== Source data
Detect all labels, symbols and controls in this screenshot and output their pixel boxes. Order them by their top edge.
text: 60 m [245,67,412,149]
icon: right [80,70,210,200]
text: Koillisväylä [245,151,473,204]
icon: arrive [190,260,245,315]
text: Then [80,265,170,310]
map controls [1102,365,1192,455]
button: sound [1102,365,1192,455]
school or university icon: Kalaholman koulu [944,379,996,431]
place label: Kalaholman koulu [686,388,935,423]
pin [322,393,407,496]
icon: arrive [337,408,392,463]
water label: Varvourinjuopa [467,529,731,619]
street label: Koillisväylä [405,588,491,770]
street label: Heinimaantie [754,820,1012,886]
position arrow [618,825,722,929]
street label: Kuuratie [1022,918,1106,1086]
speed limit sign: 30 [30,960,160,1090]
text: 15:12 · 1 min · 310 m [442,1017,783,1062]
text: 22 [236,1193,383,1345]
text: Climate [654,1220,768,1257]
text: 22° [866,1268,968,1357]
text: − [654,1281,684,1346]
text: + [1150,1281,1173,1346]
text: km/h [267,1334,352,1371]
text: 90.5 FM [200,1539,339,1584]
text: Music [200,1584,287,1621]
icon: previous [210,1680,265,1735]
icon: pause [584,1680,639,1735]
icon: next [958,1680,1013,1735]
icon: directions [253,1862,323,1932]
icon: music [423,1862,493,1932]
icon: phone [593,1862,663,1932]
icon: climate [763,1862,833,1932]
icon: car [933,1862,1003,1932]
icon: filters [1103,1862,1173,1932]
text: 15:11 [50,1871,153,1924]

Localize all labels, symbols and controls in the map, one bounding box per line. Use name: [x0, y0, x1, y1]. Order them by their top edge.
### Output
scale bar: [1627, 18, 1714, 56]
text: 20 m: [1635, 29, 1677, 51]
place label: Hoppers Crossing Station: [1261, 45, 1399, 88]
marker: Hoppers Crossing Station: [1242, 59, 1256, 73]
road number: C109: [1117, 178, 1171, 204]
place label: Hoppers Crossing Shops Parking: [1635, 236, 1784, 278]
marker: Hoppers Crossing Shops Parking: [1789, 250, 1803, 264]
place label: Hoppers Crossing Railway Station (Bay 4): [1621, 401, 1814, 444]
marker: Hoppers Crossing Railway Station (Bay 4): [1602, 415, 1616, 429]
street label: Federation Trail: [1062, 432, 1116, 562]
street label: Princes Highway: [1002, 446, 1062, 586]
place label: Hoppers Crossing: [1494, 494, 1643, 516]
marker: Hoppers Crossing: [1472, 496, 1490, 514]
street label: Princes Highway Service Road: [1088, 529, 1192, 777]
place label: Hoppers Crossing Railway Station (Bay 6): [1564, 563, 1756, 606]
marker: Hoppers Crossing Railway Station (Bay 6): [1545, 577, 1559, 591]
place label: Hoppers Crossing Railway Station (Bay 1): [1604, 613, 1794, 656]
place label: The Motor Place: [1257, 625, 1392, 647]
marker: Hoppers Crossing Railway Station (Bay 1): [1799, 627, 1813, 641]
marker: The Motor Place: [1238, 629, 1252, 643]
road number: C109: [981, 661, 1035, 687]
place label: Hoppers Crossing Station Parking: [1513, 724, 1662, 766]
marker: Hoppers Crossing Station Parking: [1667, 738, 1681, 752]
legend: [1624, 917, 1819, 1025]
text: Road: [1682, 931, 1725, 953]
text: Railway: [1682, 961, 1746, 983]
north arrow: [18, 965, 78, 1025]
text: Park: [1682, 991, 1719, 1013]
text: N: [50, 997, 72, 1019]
====
Task requirements:
Looking at the entries above, count each line in which the word "Parking" occurs, then give the total and nothing further.

Task answer:
4